Using a lure that relates to a lawsuit against the owners of Jack Daniels whiskey, a cybercriminal group launched a campaign that may be an indication of future ransomware attacks.
After law enforcement imprisoned some core FIN7’s members, the cybercrime gang has rebranded and now launched a new campaign. It uses a legal complaint that involves Jack Daniels parent company as a lure.
The hackers compromised at least one law firm by posing as a client and then pushing a remote-access trojan known as JSSLoader, researchers said.
“One of the victims of the malicious legal complaint campaign was a law firm,” researchers said in a posting this week. “The lure successfully bypassed the law firm’s email filters, and it was not detected as suspicious by any of the firm’s employees.”
The ultimate goal of FIN7 is not clear. It could be used to infiltrate point-of-sale systems to steal sensitive information. It uses a variety of techniques to infiltrate systems and steal sensitive data. It has also added ransomware attacks to its mix.
“It is plausible that proficient financial cybercrime groups, such as FIN7, are providing initial access to seasoned ransomware groups, such as REvil (aka Sodinokibi), Ryuk, etc. as a way to monetize their access,” according to TRU.
Despite the imprisonment of several group’s members, researchers said that FIN7’s infrastructure is still going strong. The main download server uses the domain browm-forman[.]com. TRU recently observed the registration of a new lookalike domain within this web of infrastructure, brown-formam[.]com, on June 9, which may indicate an impeding new campaign that uses the Jack Daniels case as a lure.

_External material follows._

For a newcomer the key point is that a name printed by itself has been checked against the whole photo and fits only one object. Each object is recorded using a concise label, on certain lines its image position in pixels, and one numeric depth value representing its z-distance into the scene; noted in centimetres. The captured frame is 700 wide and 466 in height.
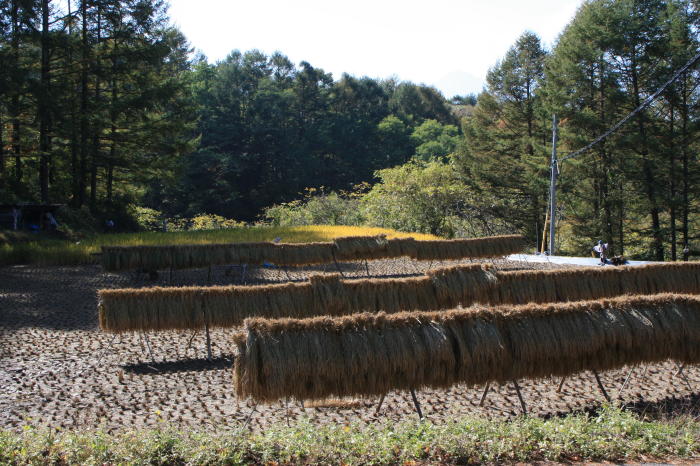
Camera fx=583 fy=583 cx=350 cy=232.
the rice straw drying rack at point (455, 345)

“While in-the-wild use has not been observed, the registration and TLS certificate patterns match the previous landing page,” researchers said. “We assess this domain will replace the prior one given that it has been exposed publicly.”
Researchers noted that in the Brown-Forman case, FIN7 threat actors also registered the infrastructure months before the TRU saw it in action.
“Either the attackers were using it for months before eSentire saw the activity, or they weaponized it after a period of time to evade email filtering by newly registered domains. If that is the case, this shows a degree of planning and sophistication on the part of FIN7.”